◆ TEXT EXCERPT ◆
---+---

ICU-3650 Update gencnval and alias table documentation

X-SVN-Rev: 14691
This commit is contained in:
George Rhoten 2004-03-12 06:44:55 +00:00
parent 2546c71963
commit 123c565384
3 changed files with 20 additions and 152 deletions

View file

@ -19,14 +19,12 @@ subdir = tools/gencnval
SECTION = 1
MANX_FILES = $(TARGET:$(EXEEXT)=).$(SECTION)
MAN5_FILES = convrtrs.txt.5
GENERATED_MAN_FILES = $(TARGET).$(SECTION) convrtrs.txt.5
GENERATED_MAN_FILES = $(TARGET).$(SECTION)
ALL_MAN_FILES = $(MANX_FILES) $(MAN5_FILES)
ALL_MAN_FILES = $(MANX_FILES)
ICUDATADIR=$(top_builddir)/data/
CONVRTRSFILE=$(top_srcdir)/../data/convrtrs.txt
## Extra files to remove for 'make clean'
CLEANFILES = *~ $(GENERATED_MAN_FILES) $(DEPS) $(RES_FILES) $(TEST_FILES)
@ -45,7 +43,7 @@ DEPS = $(OBJECTS:.o=.d)

---+---

◆ EXTRACTED RECORDS ◆
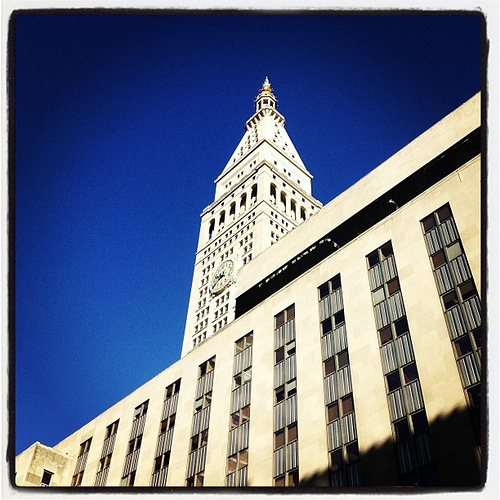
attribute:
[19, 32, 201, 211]
sky — blue, clear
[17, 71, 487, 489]
white — many , windows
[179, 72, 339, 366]
tower — big,  behind, set, corners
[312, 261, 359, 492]
windows — rectangular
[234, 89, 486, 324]
platform — black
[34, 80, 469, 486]
building — horizontal, side, tall 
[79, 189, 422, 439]
building — white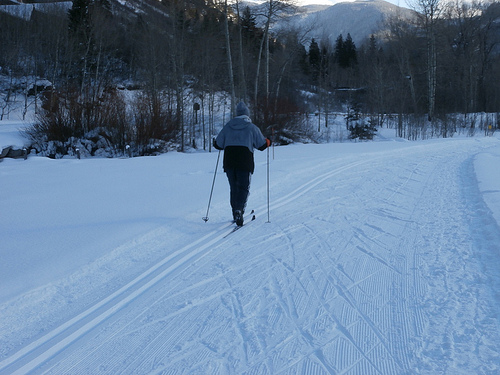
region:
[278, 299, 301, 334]
part of a floor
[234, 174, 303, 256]
part of a hooker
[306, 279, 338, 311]
part fo a snow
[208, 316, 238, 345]
part of a snow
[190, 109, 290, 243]
person standing on the snow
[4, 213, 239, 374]
tracks from the skis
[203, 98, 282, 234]
person skiing on the snow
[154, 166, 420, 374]
several tracks in the snow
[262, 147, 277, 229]
long and thin ski pole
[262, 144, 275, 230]
ski pole sticking in the snow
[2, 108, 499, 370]
ground is covered in white snow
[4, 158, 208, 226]
patch of snow that is perfectly smooth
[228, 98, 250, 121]
back of someone's head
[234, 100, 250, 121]
hat on the head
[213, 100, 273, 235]
this is a man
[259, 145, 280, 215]
this is a stick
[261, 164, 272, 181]
the stick is white in color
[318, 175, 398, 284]
this is the snow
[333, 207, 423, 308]
the snow is white in color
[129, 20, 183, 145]
this is a tree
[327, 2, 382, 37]
this is a mountain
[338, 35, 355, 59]
the leaves are green in color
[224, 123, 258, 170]
this is a jacket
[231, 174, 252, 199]
this is a trouser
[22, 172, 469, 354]
Ground is white color.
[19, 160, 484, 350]
Snow is in ground.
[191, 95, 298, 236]
One man is skiing in snow.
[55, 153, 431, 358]
Marks are seen in snow.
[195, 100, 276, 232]
Man is holding ski poles in hand.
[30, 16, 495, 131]
trees are in front of man.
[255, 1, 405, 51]
Hills are behind the trees.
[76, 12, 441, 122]
Trees are without leaves.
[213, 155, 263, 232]
Man is wearing black pant.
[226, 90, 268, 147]
Man is wearing grey cap.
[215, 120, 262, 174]
The jacket the skier is wearing.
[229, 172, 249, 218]
The pants the skier is wearing.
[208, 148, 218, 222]
The left ski pole.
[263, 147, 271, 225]
The right ski pole.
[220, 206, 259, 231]
The skis the person is standing on.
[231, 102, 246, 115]
The hat the person is wearing.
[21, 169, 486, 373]
The tracks on the snow.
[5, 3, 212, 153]
The trees on the left.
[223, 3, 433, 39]
The mountain in the distance.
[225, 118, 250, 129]
The hood of the jacket.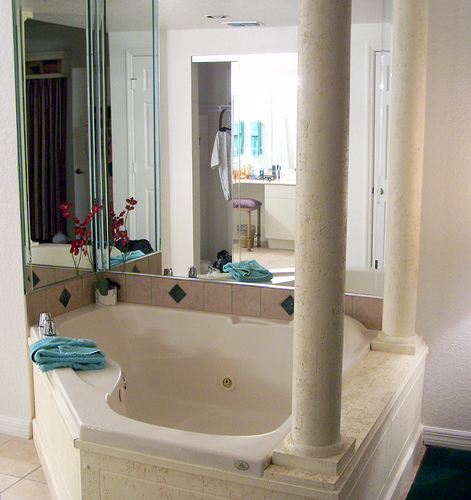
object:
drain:
[222, 375, 235, 391]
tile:
[1, 429, 46, 498]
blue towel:
[28, 335, 104, 369]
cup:
[95, 284, 118, 306]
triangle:
[168, 282, 187, 305]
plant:
[55, 201, 108, 285]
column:
[286, 1, 355, 453]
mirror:
[93, 6, 392, 293]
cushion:
[231, 196, 261, 209]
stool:
[231, 195, 261, 251]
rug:
[410, 440, 470, 498]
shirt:
[209, 128, 232, 203]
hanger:
[218, 106, 233, 132]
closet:
[189, 52, 231, 278]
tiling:
[22, 279, 384, 335]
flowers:
[60, 197, 107, 255]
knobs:
[39, 311, 56, 336]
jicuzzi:
[28, 301, 366, 493]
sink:
[211, 170, 295, 183]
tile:
[410, 446, 457, 493]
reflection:
[21, 0, 386, 298]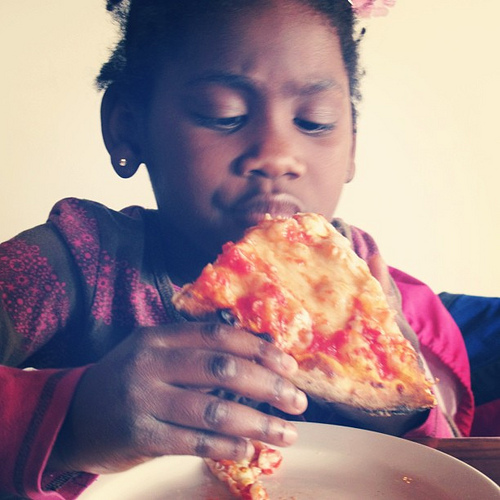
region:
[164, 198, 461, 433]
large slice of cheese pizza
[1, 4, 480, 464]
young black child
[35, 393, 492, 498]
nearly clean white plate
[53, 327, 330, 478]
hand holding the piece of pizza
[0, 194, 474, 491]
mostly pink sweater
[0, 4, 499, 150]
large white wall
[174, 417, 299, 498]
smaller chunk of cheese pizza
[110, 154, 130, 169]
small child's earning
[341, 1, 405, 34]
light pink flower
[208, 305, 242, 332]
slightly burnt portion of the pizza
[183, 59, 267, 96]
The left eyebrow of the little girl.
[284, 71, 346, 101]
The right eyebrow of the little girl.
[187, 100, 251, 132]
The left eye of the girl.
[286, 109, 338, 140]
The right eye of the girl.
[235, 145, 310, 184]
The nose of the girl.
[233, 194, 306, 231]
The lips of the girl.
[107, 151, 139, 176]
The earring in the girl's ear.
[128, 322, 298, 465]
The girl's four fingers.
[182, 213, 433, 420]
The slice of pizza in the girl's hand.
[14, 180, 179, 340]
The star design on the girl's shirt.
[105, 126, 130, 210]
girl wears earring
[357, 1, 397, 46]
girl wears pink bow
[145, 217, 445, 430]
girl is eating pizza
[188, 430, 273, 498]
pizza on plate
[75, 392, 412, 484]
plate is white and ceramic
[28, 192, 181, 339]
girl wears pink hoodie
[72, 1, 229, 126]
girl has curly hair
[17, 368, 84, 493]
dark sewing stripe on hoodie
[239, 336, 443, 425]
pizza has burnt crust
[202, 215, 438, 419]
pizza with cheese and sauce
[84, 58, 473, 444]
girl holding a piece of pizza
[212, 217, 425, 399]
slice of cheese and tomato pizza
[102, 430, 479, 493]
white plate with pizza on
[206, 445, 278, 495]
small piece of cheese and tomato pizza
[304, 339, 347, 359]
tomato pizza sauce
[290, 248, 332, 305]
bubbled cheese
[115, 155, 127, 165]
diamond earring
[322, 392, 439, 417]
burnt crust of pizza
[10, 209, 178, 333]
red and brown floral top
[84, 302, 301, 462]
hand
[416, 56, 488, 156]
The wall is yellow.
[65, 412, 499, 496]
The plate is white.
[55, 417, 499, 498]
The plate is round.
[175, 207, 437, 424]
A slice of pizza.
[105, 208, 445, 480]
The pizza is being held.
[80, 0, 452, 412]
The person is eating pizza.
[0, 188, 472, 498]
The person is wearing a pink and gray top.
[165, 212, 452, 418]
The pizza has no toppings on it.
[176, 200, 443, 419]
The pizza slice is large.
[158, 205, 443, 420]
The pizza has cheese on it.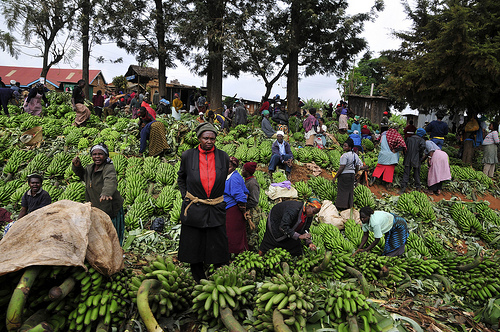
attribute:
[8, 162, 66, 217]
boy — standing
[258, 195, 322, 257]
lady — bending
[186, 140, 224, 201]
top — orange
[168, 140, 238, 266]
jacket — black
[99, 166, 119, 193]
arm — extended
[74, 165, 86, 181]
arm — extended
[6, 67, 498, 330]
bananas — green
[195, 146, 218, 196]
shirt — orange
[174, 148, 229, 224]
jacket — black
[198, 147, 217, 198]
shirt — red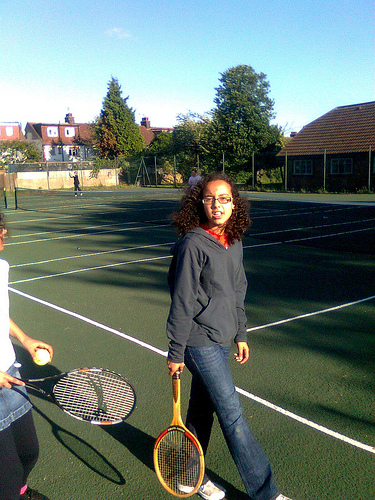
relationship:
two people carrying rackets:
[0, 190, 370, 491] [37, 357, 210, 485]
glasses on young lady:
[198, 194, 233, 209] [161, 174, 293, 495]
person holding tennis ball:
[1, 213, 46, 496] [36, 351, 52, 370]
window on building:
[290, 159, 313, 180] [277, 99, 372, 198]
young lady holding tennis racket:
[161, 174, 293, 495] [151, 374, 204, 500]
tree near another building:
[90, 76, 143, 162] [25, 109, 161, 160]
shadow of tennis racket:
[43, 426, 132, 490] [21, 367, 134, 425]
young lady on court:
[161, 174, 293, 495] [0, 190, 370, 491]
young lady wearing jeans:
[161, 174, 293, 495] [171, 345, 279, 494]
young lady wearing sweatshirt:
[161, 174, 293, 495] [158, 234, 251, 357]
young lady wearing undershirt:
[161, 174, 293, 495] [202, 230, 232, 249]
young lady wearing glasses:
[161, 174, 293, 495] [198, 194, 233, 209]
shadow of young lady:
[107, 410, 167, 467] [161, 174, 293, 495]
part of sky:
[197, 19, 342, 67] [2, 4, 371, 102]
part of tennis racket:
[64, 373, 126, 416] [21, 367, 134, 425]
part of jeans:
[228, 424, 269, 491] [171, 345, 279, 494]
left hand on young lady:
[235, 347, 255, 366] [161, 174, 293, 495]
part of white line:
[99, 316, 145, 350] [8, 266, 171, 359]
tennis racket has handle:
[151, 374, 204, 500] [168, 375, 184, 422]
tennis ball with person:
[36, 351, 52, 370] [1, 213, 46, 496]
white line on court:
[8, 266, 171, 359] [0, 190, 370, 491]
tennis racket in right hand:
[151, 374, 204, 500] [163, 358, 186, 381]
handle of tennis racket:
[168, 375, 184, 422] [151, 374, 204, 500]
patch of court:
[47, 218, 165, 295] [0, 190, 370, 491]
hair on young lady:
[172, 191, 251, 240] [161, 174, 293, 495]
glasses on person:
[198, 194, 233, 209] [161, 174, 293, 495]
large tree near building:
[200, 61, 283, 161] [277, 99, 372, 198]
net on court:
[0, 176, 27, 225] [0, 190, 370, 491]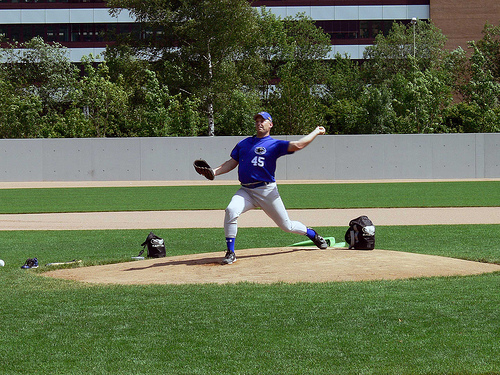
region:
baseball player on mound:
[176, 90, 376, 271]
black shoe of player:
[301, 225, 328, 256]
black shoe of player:
[213, 241, 243, 268]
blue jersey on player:
[223, 132, 310, 187]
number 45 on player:
[247, 152, 269, 172]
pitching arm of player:
[285, 122, 333, 164]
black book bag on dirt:
[338, 214, 385, 257]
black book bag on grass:
[138, 230, 170, 260]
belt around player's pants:
[238, 179, 275, 189]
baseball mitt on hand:
[178, 154, 213, 184]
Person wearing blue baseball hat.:
[241, 101, 297, 159]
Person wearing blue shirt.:
[233, 155, 302, 193]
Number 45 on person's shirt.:
[244, 150, 314, 202]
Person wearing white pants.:
[224, 191, 273, 226]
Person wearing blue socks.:
[298, 221, 323, 248]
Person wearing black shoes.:
[213, 251, 253, 273]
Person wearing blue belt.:
[243, 177, 280, 202]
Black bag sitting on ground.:
[333, 205, 393, 265]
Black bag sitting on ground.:
[133, 225, 194, 290]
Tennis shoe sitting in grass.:
[14, 249, 49, 271]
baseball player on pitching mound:
[186, 90, 351, 270]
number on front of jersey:
[248, 154, 271, 170]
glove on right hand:
[184, 150, 217, 185]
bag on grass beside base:
[134, 219, 181, 261]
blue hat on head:
[245, 100, 283, 135]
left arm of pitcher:
[285, 119, 330, 168]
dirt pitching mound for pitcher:
[116, 244, 436, 284]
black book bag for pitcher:
[341, 211, 378, 255]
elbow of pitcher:
[288, 135, 305, 159]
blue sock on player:
[225, 234, 243, 261]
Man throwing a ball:
[286, 110, 367, 194]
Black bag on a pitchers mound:
[333, 207, 394, 266]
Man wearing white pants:
[229, 182, 327, 235]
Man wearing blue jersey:
[218, 121, 290, 178]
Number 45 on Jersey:
[248, 156, 266, 170]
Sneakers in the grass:
[22, 243, 41, 280]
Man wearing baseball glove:
[167, 130, 219, 184]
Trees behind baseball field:
[51, 30, 243, 115]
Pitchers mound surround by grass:
[204, 220, 314, 272]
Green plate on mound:
[298, 215, 341, 254]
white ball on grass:
[0, 253, 11, 272]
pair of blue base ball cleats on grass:
[20, 256, 40, 276]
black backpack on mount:
[345, 207, 385, 269]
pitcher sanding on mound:
[192, 99, 338, 280]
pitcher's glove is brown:
[189, 152, 216, 188]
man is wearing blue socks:
[224, 229, 316, 251]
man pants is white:
[219, 182, 308, 236]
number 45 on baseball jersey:
[244, 154, 276, 176]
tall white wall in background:
[2, 137, 497, 176]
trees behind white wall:
[6, 4, 493, 141]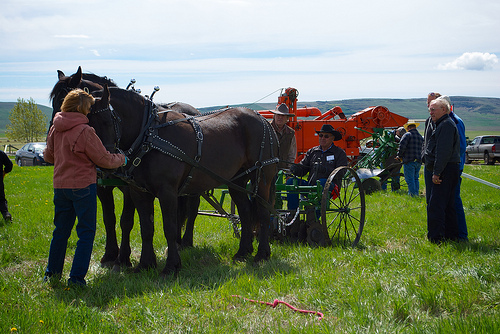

---+---

◆ ASSIGNED TASK ◆
Resume the gencnval Makefile commit page from its final line onward. The rows are separate material and have nothing to do with the gencnval commit page.

◆ RESPONSE TO THIS EXERCISE ◆
## List of phony targets
.PHONY : all all-local install install-local clean clean-local \
distclean distclean-local dist dist-local check \
check-local build-data install-man install-man5 install-manx
check-local build-data install-man install-manx
## Clear suffix list
.SUFFIXES :
@ -84,10 +82,7 @@ $(TARGET) : $(OBJECTS)
$(LINK.cc) $(OUTOPT)$@ $^ $(LIBS)
# man page
install-man: install-man5 install-manx
install-man5: $(MAN5_FILES)
$(MKINSTALLDIRS) $(DESTDIR)$(mandir)/man5
$(INSTALL_DATA) $? $(DESTDIR)$(mandir)/man5
install-man: install-manx
install-manx: $(MANX_FILES)
$(MKINSTALLDIRS) $(DESTDIR)$(mandir)/man$(SECTION)
$(INSTALL_DATA) $? $(DESTDIR)$(mandir)/man$(SECTION)
@ -95,9 +90,6 @@ install-manx: $(MANX_FILES)
%.$(SECTION): $(srcdir)/%.$(SECTION).in
cd $(top_builddir) \
&& CONFIG_FILES=$(subdir)/$@ CONFIG_HEADERS= $(SHELL) ./config.status
%.5: $(srcdir)/%.5.in
cd $(top_builddir) \
&& CONFIG_FILES=$(subdir)/$@ CONFIG_HEADERS= $(SHELL) ./config.status
# only on linux probably ?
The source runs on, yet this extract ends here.